Близкие погребенного расходятся по домам. Рядом с клячей бредут Моисей Король и Меши-лейб. Король являет собой весь персонал похоронного бюро. Мешилейб вызвался ему помогать. Он напевает: "Мы были господами мира, теперь мы вши, теперь мы вши". Эту песенку сочинили немцы и приказали евреям ее петь, когда их вели на расстрел.
Моисей Король знавал лучшие дни. Он получил в наследство от отца мельницу, но у него не было коммерческих способностей, он разорился, стал мелким служащим у нового владельца мельницы, был вынужден вместе с женой и дочерью переселиться из богатого квартала на окраину города. Он долгие годы считал себя виновным перед Розалией, перед Марией, но, став жителем гетто, где все сравнялись, бывшие богатей и нищие неудачники, он избавился от чувства вины. Он теперь как все. Более того. Неработающие старики получают синие карточки, а у него желтая, ценная, он делает нужную работу, он отправляет соседей в последний земной путь.
ГОЛОС КОРОЛЯ. Могут спросить: для чего мы хороним людей по Моисееву обряду здесь, где нас чуть ли не ежедневно убивают десятками, сотнями? И вот что ответит старый Моисей Король: в гетто люди умирают и своей смертью - от долгих лет, от голода, от болезней, и должен же кто-то соблюсти закон. Вот я и везу покойника ночью (немцы разрешают хоронить нас только ночью), и на кладбище мертвеца омоют, для него найдется рваный саван, над прахом прочтут поминальную молитву, и он ляжет в яму, которую выкопал не он, а его близкие, и Бог примет его душу, примет с моей помощью. И никто не знает, что гроб у меня с двойным днищем.

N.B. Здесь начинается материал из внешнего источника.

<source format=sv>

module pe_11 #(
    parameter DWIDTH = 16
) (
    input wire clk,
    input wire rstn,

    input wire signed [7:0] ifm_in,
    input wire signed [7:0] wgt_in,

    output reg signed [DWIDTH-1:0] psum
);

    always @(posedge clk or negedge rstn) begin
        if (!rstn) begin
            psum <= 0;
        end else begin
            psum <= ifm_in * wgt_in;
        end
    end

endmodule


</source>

Они приближаются к сараю. Это и контора, и стойло клячи. Открыв сарай, они втаскивают пустой гроб. Собственно говоря, тащит один Мешилейб, он моложе Короля и физически крепче. Может быть, он вообще здоров?
Снимают крышку гроба, приподнимают верхнее днище, достают два предмета. Это два автомата. Мешилейб заворачивает их в саван и со своей торбой выходит из сарая. Выходит и Король. Старик тихим шагом направляется домой, в квартиру напротив хасидской синагоги. А куда идет Мешилейб с торбой?

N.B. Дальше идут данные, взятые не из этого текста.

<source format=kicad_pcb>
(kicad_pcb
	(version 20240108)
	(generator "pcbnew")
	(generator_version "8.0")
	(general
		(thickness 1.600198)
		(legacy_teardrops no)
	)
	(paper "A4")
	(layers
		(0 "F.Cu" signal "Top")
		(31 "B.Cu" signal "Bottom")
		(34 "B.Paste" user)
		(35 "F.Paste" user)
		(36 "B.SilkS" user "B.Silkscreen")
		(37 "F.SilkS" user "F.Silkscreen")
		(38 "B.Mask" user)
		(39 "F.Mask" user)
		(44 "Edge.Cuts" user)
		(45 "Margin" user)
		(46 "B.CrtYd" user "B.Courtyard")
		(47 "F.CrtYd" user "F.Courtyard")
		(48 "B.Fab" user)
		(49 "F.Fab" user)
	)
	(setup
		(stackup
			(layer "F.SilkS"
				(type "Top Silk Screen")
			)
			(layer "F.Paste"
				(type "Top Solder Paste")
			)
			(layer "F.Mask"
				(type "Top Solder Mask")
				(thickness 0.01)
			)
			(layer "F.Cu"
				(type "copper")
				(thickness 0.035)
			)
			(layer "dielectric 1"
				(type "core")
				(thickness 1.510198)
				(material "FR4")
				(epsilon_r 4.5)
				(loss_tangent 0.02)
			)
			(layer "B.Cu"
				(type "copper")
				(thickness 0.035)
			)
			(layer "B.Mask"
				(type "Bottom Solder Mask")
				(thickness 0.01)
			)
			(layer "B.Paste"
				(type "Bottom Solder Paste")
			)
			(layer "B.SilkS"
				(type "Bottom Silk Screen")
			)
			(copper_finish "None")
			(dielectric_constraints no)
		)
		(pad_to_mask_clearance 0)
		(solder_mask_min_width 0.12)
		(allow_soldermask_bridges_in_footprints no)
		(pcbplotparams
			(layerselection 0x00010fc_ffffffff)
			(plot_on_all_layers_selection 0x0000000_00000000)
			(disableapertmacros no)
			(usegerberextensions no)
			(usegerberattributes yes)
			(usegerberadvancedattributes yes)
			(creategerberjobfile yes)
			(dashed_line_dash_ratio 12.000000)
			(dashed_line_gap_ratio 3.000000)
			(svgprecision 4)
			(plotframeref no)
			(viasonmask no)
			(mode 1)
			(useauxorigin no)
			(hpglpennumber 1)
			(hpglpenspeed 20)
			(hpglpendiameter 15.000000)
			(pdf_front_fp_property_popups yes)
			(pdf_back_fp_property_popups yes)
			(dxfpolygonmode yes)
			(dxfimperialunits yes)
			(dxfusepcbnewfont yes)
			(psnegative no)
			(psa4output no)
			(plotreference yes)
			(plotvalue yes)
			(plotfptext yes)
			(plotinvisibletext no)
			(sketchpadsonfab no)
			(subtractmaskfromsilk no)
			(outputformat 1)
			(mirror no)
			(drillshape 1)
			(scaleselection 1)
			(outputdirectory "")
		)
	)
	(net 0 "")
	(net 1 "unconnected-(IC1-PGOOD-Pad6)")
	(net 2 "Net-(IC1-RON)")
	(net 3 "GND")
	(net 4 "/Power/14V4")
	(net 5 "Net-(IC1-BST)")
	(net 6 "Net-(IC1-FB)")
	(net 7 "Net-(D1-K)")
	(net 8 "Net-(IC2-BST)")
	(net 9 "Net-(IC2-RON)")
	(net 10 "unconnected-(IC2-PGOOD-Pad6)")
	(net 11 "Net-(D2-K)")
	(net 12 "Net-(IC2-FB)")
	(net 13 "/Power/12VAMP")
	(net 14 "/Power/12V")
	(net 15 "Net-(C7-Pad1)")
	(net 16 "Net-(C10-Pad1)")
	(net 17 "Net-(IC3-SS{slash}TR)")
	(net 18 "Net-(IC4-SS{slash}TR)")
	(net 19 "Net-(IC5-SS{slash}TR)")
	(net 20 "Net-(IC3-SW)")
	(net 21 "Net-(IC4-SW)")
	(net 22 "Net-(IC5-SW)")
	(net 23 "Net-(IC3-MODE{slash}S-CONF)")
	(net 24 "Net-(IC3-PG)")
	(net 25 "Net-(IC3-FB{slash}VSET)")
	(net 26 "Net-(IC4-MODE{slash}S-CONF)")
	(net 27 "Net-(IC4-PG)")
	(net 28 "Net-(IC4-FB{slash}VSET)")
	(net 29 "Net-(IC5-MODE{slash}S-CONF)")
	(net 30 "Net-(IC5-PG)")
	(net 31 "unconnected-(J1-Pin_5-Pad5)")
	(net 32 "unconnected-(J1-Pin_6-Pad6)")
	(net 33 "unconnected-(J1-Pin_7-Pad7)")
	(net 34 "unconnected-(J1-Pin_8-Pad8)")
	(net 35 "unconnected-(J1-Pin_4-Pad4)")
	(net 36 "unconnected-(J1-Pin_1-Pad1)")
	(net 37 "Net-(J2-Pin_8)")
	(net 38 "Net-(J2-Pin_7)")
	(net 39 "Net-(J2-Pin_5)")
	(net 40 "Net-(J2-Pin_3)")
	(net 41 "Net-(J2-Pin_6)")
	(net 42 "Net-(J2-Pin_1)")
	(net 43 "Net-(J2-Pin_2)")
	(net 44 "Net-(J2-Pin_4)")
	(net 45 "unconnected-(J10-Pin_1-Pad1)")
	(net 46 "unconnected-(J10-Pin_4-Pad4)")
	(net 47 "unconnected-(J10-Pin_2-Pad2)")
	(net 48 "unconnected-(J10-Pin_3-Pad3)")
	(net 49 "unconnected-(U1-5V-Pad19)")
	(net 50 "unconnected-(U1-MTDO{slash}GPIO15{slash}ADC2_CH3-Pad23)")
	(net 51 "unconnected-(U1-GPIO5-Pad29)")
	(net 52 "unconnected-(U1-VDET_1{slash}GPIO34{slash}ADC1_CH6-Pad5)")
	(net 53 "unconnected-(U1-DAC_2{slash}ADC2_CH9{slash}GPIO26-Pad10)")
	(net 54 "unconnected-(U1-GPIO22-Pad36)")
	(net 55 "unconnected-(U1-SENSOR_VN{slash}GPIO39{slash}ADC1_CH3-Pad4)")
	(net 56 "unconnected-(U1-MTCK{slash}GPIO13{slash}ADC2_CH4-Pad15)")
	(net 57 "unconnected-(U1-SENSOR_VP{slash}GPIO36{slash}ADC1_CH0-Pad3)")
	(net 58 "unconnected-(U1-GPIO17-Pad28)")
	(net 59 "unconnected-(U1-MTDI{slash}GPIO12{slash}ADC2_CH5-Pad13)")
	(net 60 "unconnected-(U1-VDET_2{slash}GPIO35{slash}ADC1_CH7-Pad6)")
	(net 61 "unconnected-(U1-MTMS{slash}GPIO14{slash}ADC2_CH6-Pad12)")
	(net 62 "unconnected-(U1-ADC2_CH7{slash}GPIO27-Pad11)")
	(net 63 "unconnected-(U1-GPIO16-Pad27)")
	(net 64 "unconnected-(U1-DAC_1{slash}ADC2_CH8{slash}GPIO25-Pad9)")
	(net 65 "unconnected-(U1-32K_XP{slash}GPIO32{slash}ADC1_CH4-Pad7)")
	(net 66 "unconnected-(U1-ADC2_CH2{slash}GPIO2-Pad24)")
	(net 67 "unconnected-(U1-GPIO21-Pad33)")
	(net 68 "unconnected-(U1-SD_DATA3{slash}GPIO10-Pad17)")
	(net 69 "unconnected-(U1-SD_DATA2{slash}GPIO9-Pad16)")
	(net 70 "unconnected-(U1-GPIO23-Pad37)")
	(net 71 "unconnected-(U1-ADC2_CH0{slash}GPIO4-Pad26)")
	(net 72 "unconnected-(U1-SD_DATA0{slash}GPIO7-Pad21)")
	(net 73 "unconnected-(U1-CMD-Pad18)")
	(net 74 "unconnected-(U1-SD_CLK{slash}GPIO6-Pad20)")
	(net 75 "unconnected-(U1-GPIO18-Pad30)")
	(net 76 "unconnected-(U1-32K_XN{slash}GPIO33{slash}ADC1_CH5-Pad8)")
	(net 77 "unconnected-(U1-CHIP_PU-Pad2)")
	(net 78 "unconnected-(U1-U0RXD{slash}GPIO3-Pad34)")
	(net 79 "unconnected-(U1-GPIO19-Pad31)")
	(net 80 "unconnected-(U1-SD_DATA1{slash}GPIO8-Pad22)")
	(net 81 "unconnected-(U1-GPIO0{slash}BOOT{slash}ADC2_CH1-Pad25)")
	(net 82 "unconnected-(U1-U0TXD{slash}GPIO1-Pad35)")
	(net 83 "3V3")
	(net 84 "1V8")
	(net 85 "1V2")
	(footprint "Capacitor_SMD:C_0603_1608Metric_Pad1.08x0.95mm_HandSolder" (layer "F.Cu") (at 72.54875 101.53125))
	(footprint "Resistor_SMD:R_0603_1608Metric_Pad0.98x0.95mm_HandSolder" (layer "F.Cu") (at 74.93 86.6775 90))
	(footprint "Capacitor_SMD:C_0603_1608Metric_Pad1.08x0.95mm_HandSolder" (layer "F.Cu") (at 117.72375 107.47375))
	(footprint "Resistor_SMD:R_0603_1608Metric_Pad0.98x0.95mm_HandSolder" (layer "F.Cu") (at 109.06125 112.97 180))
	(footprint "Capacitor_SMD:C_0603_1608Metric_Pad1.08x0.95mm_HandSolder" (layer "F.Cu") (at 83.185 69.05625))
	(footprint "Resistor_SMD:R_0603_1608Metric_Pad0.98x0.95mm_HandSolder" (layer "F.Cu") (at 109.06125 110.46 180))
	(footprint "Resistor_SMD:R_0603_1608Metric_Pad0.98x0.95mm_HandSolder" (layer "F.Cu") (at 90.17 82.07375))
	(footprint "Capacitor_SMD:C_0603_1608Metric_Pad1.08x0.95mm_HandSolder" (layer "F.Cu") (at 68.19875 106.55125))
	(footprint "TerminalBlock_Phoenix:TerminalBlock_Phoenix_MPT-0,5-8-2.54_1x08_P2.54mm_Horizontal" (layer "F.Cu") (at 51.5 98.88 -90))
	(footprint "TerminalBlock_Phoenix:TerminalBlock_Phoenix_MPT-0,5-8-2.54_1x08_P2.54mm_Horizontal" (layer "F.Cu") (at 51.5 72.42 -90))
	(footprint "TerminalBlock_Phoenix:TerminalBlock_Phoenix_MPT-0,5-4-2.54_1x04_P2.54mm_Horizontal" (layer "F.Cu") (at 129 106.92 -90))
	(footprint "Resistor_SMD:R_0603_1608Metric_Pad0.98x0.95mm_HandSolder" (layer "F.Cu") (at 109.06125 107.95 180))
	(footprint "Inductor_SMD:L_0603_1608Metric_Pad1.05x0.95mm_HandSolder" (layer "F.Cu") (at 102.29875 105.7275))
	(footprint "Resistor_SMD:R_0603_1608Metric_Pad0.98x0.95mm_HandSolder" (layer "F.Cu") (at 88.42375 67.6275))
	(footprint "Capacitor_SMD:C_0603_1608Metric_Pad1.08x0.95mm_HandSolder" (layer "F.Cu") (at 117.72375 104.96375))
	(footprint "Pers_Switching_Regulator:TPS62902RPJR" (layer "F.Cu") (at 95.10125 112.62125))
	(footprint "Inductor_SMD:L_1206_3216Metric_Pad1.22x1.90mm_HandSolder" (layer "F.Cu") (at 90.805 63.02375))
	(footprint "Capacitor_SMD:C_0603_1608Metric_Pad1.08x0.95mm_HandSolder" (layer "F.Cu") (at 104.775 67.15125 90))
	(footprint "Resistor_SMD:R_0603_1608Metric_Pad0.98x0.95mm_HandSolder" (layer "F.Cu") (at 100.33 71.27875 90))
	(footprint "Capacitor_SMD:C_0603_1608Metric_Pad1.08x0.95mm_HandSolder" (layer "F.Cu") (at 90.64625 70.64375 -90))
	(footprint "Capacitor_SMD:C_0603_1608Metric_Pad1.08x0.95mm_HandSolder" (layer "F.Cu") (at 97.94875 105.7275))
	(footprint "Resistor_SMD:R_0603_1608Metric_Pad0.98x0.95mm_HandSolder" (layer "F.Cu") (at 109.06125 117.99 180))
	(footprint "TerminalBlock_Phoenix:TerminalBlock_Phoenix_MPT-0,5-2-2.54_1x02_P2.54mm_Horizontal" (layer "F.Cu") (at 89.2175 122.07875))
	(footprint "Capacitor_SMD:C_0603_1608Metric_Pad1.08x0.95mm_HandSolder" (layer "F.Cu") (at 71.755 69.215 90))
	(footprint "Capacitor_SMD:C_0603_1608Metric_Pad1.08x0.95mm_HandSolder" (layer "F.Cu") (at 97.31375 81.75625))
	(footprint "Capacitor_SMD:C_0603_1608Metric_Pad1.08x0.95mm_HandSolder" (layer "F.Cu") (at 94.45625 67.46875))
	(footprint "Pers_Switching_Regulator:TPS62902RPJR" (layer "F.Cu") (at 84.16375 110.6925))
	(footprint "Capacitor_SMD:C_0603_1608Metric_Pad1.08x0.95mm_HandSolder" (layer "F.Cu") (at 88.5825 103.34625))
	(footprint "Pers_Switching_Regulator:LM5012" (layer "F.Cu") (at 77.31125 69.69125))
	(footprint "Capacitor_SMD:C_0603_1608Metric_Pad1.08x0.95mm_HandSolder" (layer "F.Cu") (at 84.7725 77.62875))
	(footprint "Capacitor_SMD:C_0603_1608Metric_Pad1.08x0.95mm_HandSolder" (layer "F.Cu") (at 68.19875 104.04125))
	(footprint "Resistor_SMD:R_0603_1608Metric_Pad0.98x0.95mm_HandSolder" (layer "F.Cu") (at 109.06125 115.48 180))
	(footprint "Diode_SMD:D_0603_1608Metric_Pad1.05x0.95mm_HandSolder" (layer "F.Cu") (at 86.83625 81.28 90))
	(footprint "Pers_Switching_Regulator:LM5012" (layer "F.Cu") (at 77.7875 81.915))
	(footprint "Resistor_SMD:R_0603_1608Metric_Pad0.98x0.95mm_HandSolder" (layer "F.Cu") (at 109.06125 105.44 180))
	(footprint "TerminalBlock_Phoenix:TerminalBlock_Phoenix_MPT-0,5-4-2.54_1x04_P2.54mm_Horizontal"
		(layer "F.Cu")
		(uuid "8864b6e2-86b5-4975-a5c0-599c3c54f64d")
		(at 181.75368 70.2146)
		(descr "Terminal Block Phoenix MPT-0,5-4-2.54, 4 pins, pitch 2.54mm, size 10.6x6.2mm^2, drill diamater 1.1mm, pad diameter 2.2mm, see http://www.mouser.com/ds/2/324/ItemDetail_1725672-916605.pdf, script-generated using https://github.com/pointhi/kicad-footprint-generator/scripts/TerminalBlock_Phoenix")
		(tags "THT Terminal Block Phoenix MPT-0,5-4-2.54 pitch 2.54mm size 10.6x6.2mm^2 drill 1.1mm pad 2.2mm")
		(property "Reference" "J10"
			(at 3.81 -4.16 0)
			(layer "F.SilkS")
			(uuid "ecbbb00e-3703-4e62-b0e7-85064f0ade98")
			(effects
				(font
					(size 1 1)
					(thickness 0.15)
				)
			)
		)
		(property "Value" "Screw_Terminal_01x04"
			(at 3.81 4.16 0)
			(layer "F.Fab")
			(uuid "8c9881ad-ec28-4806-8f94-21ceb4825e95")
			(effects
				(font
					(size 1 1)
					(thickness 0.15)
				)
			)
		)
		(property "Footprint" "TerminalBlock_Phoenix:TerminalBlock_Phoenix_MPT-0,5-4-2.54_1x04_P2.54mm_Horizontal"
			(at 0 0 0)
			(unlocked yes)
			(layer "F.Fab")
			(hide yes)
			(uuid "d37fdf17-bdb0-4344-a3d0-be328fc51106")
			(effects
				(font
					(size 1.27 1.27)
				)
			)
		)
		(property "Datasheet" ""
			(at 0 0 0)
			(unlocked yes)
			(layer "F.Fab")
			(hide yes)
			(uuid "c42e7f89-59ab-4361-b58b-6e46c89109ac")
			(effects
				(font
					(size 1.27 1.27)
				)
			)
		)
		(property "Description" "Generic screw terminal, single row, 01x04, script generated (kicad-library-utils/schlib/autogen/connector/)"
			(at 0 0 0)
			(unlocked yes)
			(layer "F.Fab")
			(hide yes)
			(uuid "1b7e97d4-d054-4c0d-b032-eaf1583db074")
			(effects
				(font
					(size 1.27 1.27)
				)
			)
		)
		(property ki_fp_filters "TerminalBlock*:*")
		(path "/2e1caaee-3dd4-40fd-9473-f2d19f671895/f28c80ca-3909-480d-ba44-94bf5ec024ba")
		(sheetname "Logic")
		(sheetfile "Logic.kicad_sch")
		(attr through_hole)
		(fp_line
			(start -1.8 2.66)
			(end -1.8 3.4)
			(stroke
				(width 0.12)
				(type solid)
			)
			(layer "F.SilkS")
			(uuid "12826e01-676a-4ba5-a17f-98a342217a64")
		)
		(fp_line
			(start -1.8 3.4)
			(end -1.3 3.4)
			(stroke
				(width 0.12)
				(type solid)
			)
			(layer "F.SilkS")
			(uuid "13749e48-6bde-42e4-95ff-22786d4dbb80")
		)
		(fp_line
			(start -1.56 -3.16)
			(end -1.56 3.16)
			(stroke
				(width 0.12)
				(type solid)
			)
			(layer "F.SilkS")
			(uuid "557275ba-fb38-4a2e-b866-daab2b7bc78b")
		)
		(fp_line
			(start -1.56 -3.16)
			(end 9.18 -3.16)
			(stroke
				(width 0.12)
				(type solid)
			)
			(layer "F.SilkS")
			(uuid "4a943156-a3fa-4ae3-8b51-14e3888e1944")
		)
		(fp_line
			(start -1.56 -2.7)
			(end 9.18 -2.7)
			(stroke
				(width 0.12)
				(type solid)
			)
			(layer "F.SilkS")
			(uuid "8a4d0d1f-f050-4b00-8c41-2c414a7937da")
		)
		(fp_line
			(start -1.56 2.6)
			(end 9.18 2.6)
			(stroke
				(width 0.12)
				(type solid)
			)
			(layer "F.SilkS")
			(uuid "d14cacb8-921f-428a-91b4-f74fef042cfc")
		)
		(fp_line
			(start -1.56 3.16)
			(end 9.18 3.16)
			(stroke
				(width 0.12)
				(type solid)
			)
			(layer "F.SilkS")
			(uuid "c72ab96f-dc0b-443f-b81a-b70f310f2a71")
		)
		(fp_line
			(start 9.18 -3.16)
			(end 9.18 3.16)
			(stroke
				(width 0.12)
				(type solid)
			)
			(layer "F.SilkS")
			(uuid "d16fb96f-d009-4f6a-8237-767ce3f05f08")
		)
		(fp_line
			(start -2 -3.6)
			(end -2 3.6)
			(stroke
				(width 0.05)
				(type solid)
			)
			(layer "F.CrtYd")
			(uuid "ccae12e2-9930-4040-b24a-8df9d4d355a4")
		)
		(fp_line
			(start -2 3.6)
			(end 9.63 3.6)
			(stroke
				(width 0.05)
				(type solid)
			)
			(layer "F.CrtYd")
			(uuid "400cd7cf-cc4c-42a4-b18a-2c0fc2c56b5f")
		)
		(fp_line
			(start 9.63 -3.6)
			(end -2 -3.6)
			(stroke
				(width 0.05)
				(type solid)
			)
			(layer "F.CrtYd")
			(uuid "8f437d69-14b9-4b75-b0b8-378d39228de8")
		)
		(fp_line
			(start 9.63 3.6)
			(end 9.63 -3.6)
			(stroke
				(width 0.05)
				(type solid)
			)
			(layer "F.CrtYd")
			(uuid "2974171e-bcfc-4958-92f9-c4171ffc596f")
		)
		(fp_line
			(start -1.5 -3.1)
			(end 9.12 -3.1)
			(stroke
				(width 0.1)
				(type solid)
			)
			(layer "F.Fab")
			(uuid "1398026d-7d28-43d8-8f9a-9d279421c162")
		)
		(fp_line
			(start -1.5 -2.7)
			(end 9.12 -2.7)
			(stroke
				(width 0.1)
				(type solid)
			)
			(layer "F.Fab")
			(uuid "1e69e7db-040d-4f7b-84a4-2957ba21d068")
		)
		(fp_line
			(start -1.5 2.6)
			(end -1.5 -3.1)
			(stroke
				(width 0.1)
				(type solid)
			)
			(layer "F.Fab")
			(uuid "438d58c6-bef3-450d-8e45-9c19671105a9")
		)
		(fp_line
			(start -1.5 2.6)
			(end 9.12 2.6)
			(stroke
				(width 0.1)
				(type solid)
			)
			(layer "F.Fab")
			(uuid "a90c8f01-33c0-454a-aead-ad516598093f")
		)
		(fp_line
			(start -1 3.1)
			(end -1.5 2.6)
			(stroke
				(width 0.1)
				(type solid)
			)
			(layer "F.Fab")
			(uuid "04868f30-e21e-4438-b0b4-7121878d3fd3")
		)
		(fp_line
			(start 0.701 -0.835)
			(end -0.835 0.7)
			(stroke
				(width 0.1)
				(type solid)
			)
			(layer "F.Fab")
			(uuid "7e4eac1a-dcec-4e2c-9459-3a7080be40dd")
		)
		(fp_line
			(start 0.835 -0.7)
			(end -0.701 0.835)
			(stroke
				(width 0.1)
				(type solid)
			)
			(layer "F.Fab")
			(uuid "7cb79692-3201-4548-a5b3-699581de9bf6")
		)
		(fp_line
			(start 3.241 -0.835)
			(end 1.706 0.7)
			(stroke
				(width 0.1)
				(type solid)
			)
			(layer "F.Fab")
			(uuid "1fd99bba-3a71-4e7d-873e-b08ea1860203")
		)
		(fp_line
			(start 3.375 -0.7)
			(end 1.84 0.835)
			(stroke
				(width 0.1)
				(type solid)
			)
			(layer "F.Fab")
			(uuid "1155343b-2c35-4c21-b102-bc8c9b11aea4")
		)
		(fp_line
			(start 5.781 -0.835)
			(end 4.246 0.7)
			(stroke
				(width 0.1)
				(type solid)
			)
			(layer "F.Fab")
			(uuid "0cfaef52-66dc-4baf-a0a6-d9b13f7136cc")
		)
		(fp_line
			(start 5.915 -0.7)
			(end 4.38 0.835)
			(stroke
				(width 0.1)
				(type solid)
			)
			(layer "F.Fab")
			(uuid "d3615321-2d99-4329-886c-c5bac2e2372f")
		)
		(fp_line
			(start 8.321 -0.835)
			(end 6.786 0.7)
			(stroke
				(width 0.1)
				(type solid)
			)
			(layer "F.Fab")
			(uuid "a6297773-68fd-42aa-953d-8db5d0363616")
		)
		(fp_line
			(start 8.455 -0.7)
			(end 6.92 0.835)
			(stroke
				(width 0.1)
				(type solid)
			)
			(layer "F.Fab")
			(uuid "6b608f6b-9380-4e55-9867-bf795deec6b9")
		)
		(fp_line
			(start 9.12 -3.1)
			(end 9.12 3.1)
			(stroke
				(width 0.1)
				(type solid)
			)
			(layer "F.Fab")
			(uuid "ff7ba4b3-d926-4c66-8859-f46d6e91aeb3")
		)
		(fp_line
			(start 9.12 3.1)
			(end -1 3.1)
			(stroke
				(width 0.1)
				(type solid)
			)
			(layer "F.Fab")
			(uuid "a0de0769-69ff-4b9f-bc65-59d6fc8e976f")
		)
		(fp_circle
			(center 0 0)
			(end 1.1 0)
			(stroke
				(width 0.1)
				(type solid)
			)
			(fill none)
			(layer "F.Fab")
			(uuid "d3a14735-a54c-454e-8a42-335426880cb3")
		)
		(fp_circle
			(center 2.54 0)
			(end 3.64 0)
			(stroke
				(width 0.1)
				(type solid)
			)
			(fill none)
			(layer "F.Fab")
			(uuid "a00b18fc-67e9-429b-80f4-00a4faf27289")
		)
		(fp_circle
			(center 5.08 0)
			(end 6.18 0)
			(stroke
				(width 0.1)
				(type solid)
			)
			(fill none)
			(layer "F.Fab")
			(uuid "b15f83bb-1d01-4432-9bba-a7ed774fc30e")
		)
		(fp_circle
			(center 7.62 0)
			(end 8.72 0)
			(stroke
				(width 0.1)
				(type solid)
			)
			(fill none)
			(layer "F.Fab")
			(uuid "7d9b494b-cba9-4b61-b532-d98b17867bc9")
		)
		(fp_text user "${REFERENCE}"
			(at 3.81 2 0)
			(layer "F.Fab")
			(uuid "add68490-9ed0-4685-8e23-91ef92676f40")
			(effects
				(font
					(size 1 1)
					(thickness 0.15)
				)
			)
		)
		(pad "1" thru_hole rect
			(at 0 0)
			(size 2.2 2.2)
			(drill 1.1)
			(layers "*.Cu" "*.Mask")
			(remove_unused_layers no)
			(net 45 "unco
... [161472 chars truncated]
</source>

Он идет и бормочет: "Еврейские косточки, немецкие досточки". Вот и впрямь доски: ими крепко заколочена задняя калитка бездействующего костела. Но под досками есть яма, она засыпана запорошенной снегом землей. Мешилейб разгребает яму, впихивает в нее свое грузное тело (он единственный грузный жителъ гетто), а потом саван с автоматами.
Картина двадцать вторая
Костел. Нет скамей, нет икон, все унесли немцы. Лишь кадильницы свалены в дальнем преде-ле. Почему-то оставили кафедру. Около свечки, мягко горящей на табуретке под балкончиком с кафедрой, собрались Мария Король, Вольф Беньяш, Иче Яхец, Жюль Розенблюм и Лео Пергамент. В костеле прячется оружие: самодельные мины, автоматы, гранаты, бутылки, наполненные кероси-ном и обмотанные тряпками. Керосином снабжает из своей скудной доли монастырь. Стоит тряпку поджечь, как бутылка взрывается. Бутылки получили название "Коктейль Молотова".
МЕШИЛЕЙБ (вручает автоматы Пергаменту). Подарочки от старухи.
ЛЕО ПЕРГАМЕНТ. Что за старуха?
ВОЛЬФ. Мать-настоятельница женского монастыря святой Екатерины. Добрые люди верят в нас. Так будем же и мы делать добро: убивать фашистов. Только это и есть добро, а все прочее... Мы теперь должны быть солдатами. Наша задача: вынести оружие из гетто и присоединиться в лесу к партизанскому отряду.
ИЧЕ ЯХЕЦ. В партизанском отряде коммунисты и комсомольцы.
ЛЕО ПЕРГАМЕНТ. Я тоже считаю себя коммунистом.
ИЧЕ ЯХЕЦ. Мы должны не просто быть солдатами, не просто выжить, не просто победить, а вы-жить и победить как евреи. Иначе для чего мы страдали в диаспоре двадцать веков, оставаясь евреями?
ЛЕО ПЕРГАМЕНТ Коммунисты и комсомольцы борются. Они изготовили своими руками мину и взорвали железнодорожный мост. Мы вступим в их отряд. Хватит, Иче, заниматься пустословием.